Date: 03 Oct 2019

The U.S equity markets eroded early weekly trading gains on Wednesday, following a string a data misses, ahead of Friday monthly payrolls job number. Yesterday’s ADP private-sector report came in much weaker-than-expected alongside a bearish revision to the August ADP jobs report headline number.

Markets reacted negatively, as the August ADP number was revised to 157,000, which was much lower than initial reading, of 195,000. Data inside the report showed the U.S service sector provided most of the job gains inside the September private-sector report.

The latest U.S data miss comes on-the-heels of the ISM manufacturing report, which showed that the U.S manufacturing sector contracted for a second straight month. The 47.8 number for the September manufacturing report was officially the weakest ISM reading in over a decade, spurring fears that the American economy is slowing.

Data and commentary inside the ISM report provided an insight into what is driving the ongoing downturn in the United States manufacturing sector. The report stated that new orders and demand contracted as concerns over the Sino-U.S trade war continued to cause major disruption to the sector.
U.S equity markets turned lower after the data miss, with S&P 500 and the Dow Jones Industrial Average slumping lower by around two percent on the day. Financial analysts also started to speculate that U.S GDP growth may be under two percent this quarter.
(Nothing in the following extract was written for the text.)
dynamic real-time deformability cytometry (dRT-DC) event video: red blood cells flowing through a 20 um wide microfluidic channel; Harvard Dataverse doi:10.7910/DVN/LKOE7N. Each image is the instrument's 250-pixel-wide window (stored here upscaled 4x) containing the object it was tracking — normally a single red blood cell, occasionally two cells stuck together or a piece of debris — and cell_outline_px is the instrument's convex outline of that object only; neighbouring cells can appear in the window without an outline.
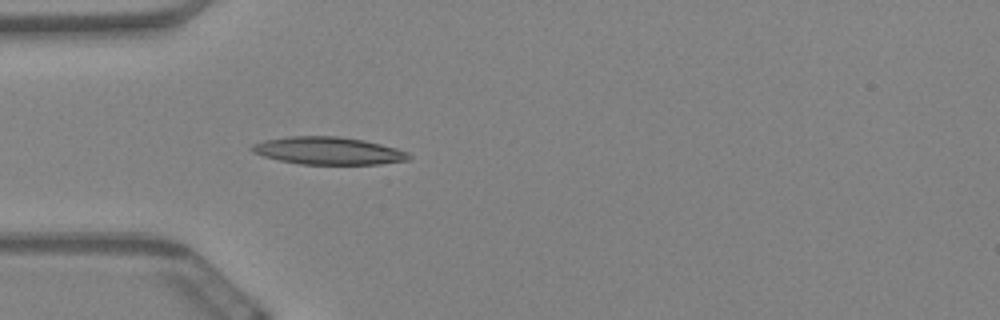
{"species": "Egyptian fruit bat (a non-hibernating species)", "species_latin": "Rousettus aegyptiacus", "temperature_condition": "warm", "stored_images_in_passage": 15, "camera_frame_rate_fps": 3000, "um_per_image_px": 0.085, "animal": {"sex": "female"}, "frame": {"image": 1, "passage_image": 5, "time_ms": 1.333, "image_size_px": [1000, 320], "cell_outline_px": [[412, 156], [408, 160], [380, 164], [300, 164], [280, 160], [264, 156], [252, 152], [248, 148], [252, 144], [264, 140], [288, 136], [340, 136], [364, 140], [396, 148], [408, 152]], "centroid_in_image_um": [27.89, 12.81], "position_along_channel_um": 57.1, "area_um2": 25.26}}
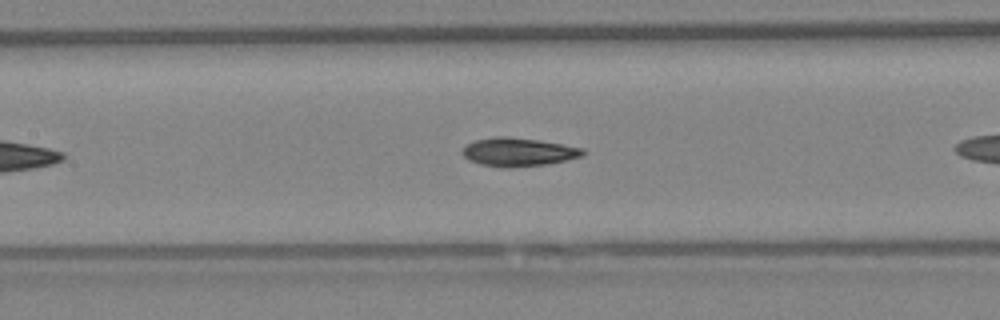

Gold briefly spiked towards the $1,500 level on the ADP headline number miss, while the U.S dollar headed lower against the Japanese yen as traders moved back into perceived safe-haven asset classes.
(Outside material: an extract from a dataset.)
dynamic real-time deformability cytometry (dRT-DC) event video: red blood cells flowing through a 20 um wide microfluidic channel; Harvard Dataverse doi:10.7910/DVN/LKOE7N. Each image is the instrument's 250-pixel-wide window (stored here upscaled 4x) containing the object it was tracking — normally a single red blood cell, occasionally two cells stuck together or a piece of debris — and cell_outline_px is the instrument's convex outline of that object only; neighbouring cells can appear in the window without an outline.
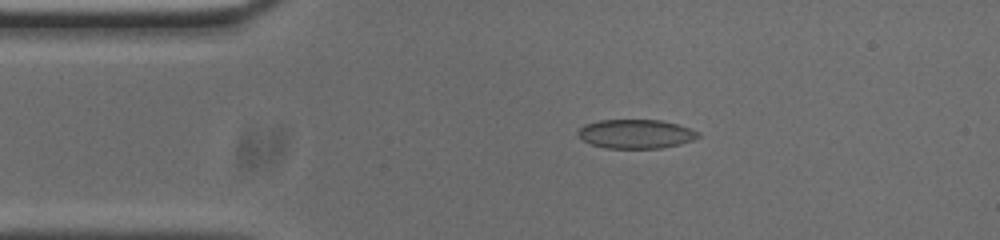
{"species": "common noctule bat (a hibernating species)", "species_latin": "Nyctalus noctula", "temperature_condition": "cold", "stored_images_in_passage": 53, "camera_frame_rate_fps": 3000, "um_per_image_px": 0.085, "animal": {"sex": "male", "body_mass_g": 20.0, "forearm_length_mm": 53.3}, "frame": {"image": 1, "passage_image": 9, "time_ms": 2.667, "image_size_px": [1000, 240], "cell_outline_px": [[700, 136], [692, 140], [680, 144], [660, 148], [604, 148], [592, 144], [576, 136], [576, 132], [584, 124], [600, 120], [660, 120], [676, 124], [700, 132]], "centroid_in_image_um": [54.01, 11.38], "position_along_channel_um": 31.0, "area_um2": 20.29}}
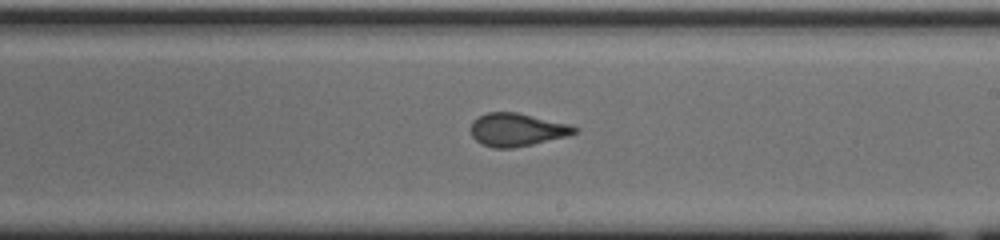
{"frame": {"image": 2, "passage_image": 29, "time_ms": 9.333, "image_size_px": [1000, 240], "cell_outline_px": [[580, 128], [576, 132], [568, 136], [532, 144], [512, 148], [492, 148], [476, 140], [472, 136], [472, 120], [488, 112], [516, 112], [568, 124]], "centroid_in_image_um": [43.95, 11.03], "position_along_channel_um": 245.1, "area_um2": 19.71}}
The data misses set-the-stage for Friday’s payrolls job report, with most economists predicting that 140,000 jobs were added to the economy last month. The U.S unemployment rate is expected to remain at 3.7 percent, while average earnings are forecast to increase by 0.3 percent.

 

Gold Daily Candlestick Chart | Source: ActivTrader

Gold Daily Candlestick Chart | Source: ActivTrader

 

Gold has recently started to recover higher after finding strong technical support from just above the $1,460 level, although bulls are struggling to gain momentum above the $1,500 level. Key medium-term resistance above the $1,500 level is found at the $1,525 and $1,560 levels, while the $1,477 and $1,450 levels provide critical near-term support.